Tuesday, December 29, 2015

End of 2015

I must admit that I have been suicidal for the past few months. I don't like it, but I have been in what feels like s never ending struggle since October. Fortunately, I have been able to keep those thoughts at bay, but it is becoming increasingly more difficult. I wish there was something I could do to make it stop. 

Monday, December 28, 2015

Pastoral

We are all descended from pastoral people at some point in our family lineage. Over time, small bands of migratory people grew and settled down. Those settlements sparked further growth, which created systems of economics, theology, and governance that helped ensure a nominal level of security for their inhabitants. Naturally, more and more people wanted that stability, so those settlement turned to townships, then cities, and eventually into the megalopolises we have today, which puts humanity into a precarious position because if we are not careful our cities will become the cancerous tumors that ultimately consume our planet until everything we have have built becomes its own destroyer. 

Wednesday, December 16, 2015

For Woody

Our dog, Woody, died on Friday, December 11, 2015 at around 7:10 pm.
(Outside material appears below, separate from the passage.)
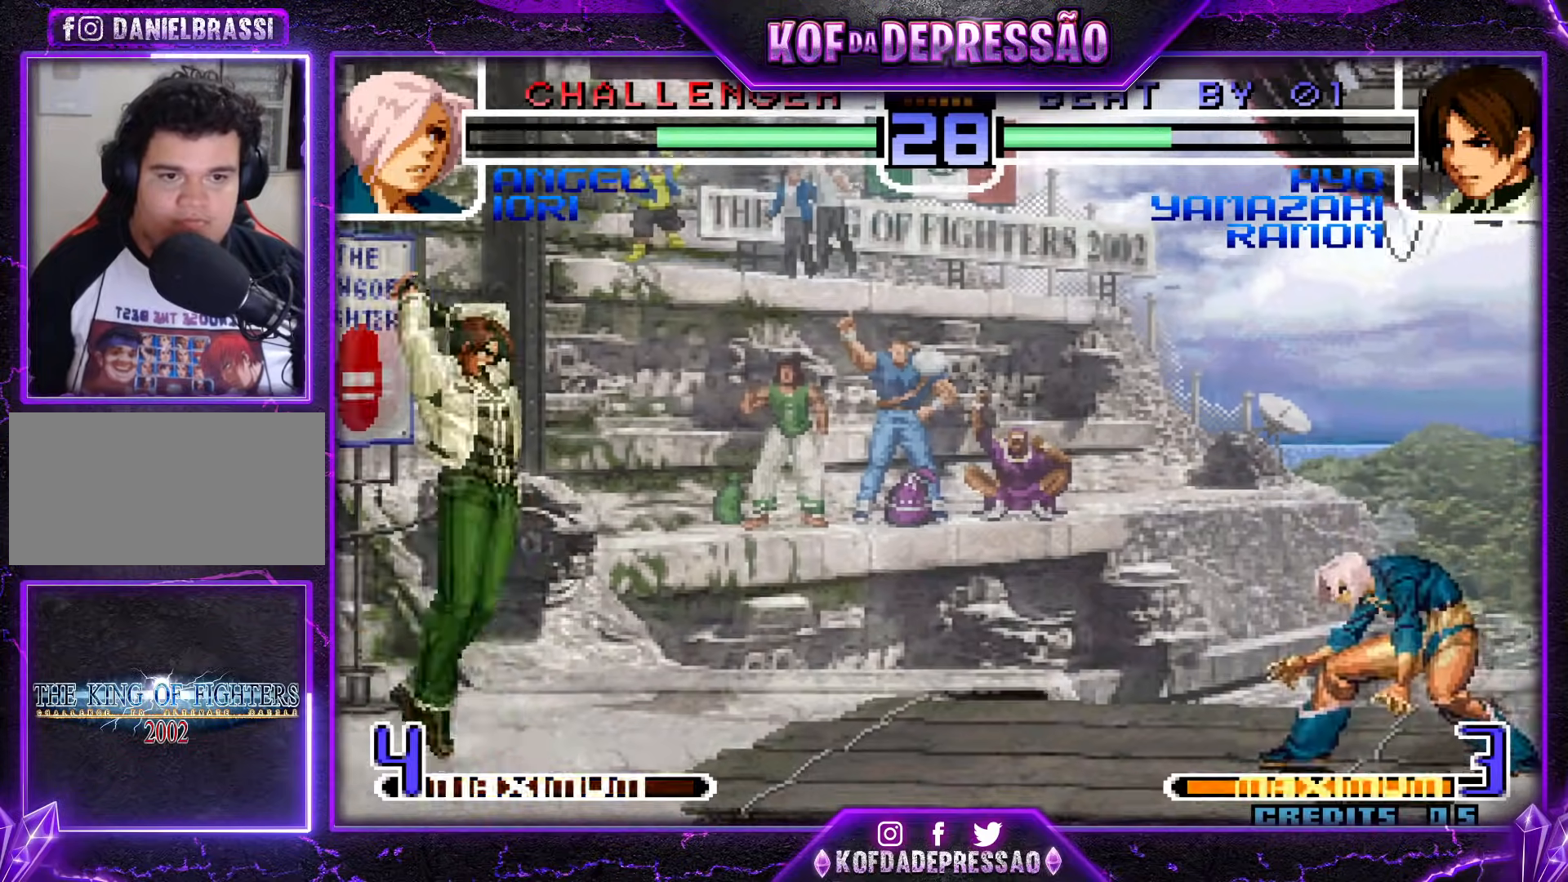
{"buttons": [], "events": [[267, "CROSS", "down"], [383, "CROSS", "up"]]}
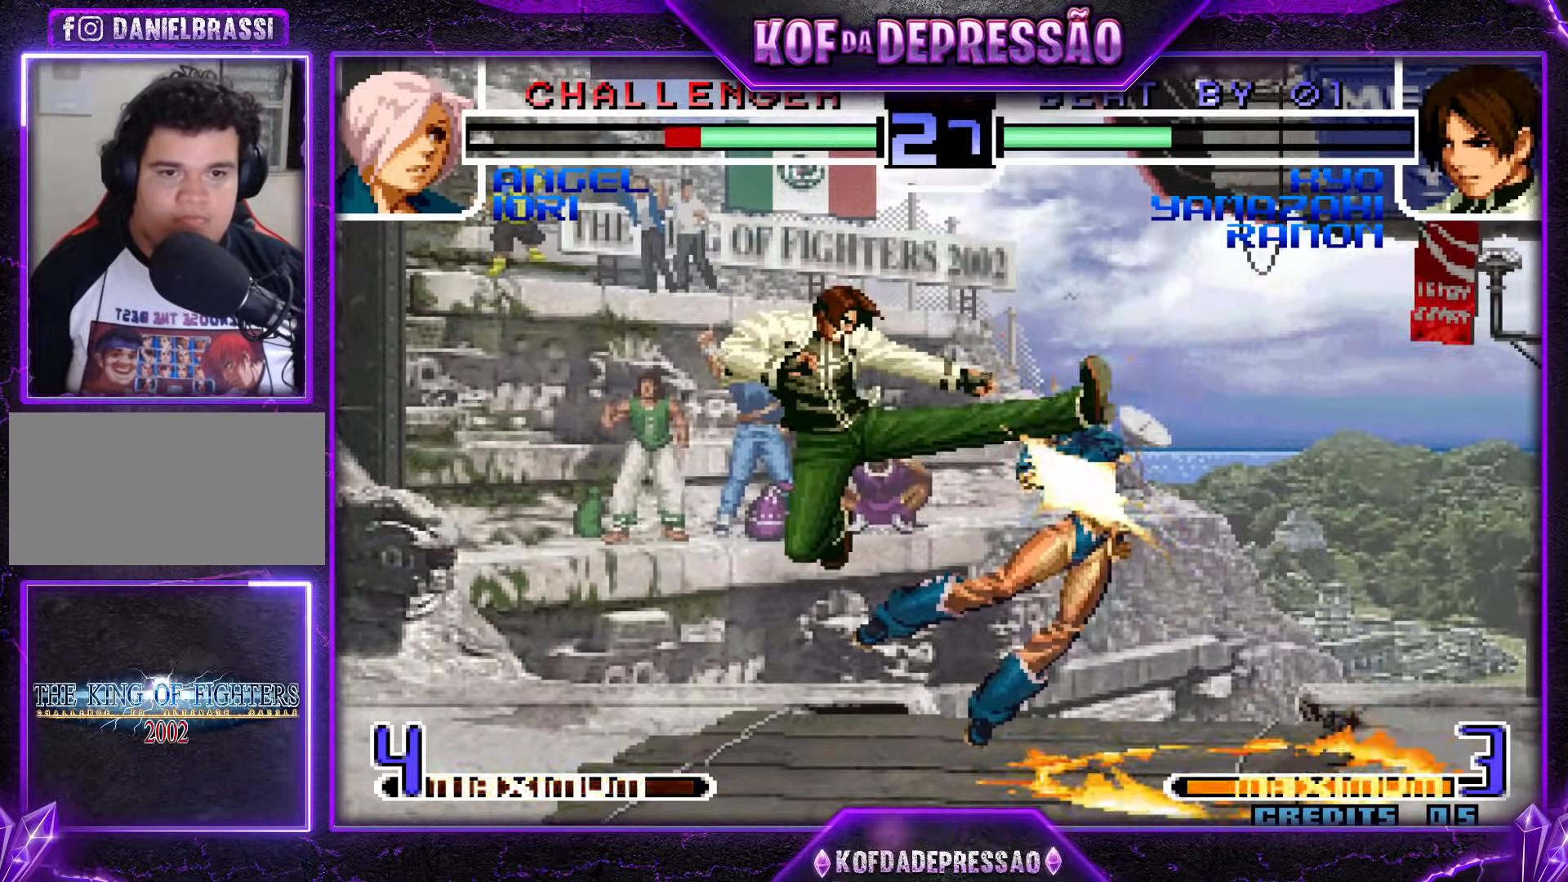
{"buttons": ["TRIANGLE"], "events": [[451, "TRIANGLE", "down"]]}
Our hearts are still sad many days afterward. It was terrible to see our happy dog become so incapacitated in his last days, and especially during the last day. The look in his eyes told me that he knew that he was done. Both Denise and I took time to lay with him while he was still cognizant of the world. After his body became to finally give out, I sat down and stroked his body and spoke to him quietly. He eventually took his last breath. His body twitched twice as life left him. 
I couldn't bear to have the vet put him down, so I brought him home so that he could spend his last day with his family. I know that it was traumatic for our entire family, but after spending nearly 14 years together, I felt that he needed to go at home with the family who loved him so much. 
I will never look at that spot in the hallway the same ever again. That is where his ghost will always remain. 
Taking his limp body to the vet hospital to be cremated was one of the most difficult and emotional drives Woody and I have ever taken together. Once inside of the room, I just sat there talking to him and cried. It is no simple task to leave those who we love. It is no simple task to walk away from a body that meant so much, regardless of its lifeless state. 
There seems to an eerie silence around our house these days. There is no more barking in the morning for food. There is no more being enthusiastically greeted at the door upon returning home. His companion, CeCe, still wanders the house looking for him. She waits at the door for him to come home from the vet, but it is only us who walk through the door. 
This year Christmas is a little bit sadder than it has been in a long time. 
Goodbye Woody. 
Wherever you are, may the fields be green and wide open. May your dish always be full. May someone who loves you scratch your belly. May you have someone to love in our absence. May your tail wag forever after. 

Tuesday, December 15, 2015

Useful just useful

Sometimes I feel that no one really loves me I only feel that I'm useful. I feel that they are nominally nice to me as long as they get what they want. As long as I do with they want for that. In essence, but I am useful. There is a difference and I feel it. That is how I feel today. That makes melike I want to put a bullet in. My my head

Tuesday, December 8, 2015

Some days

Some days (and nights) it takes every ounce of strength and common sense to stop me from running a razor across my wrists or putting a bullet in my head. I hate that I feel this way, but it is something I cannot control. I cannot simply make those feelings disappear. I have been fighting them off since I was a child of five or six years old. You would think that I have gotten good at beating it back by now, but those thoughts are just as sneaky as I am strong. On certain days, it almost feels like I have met my match.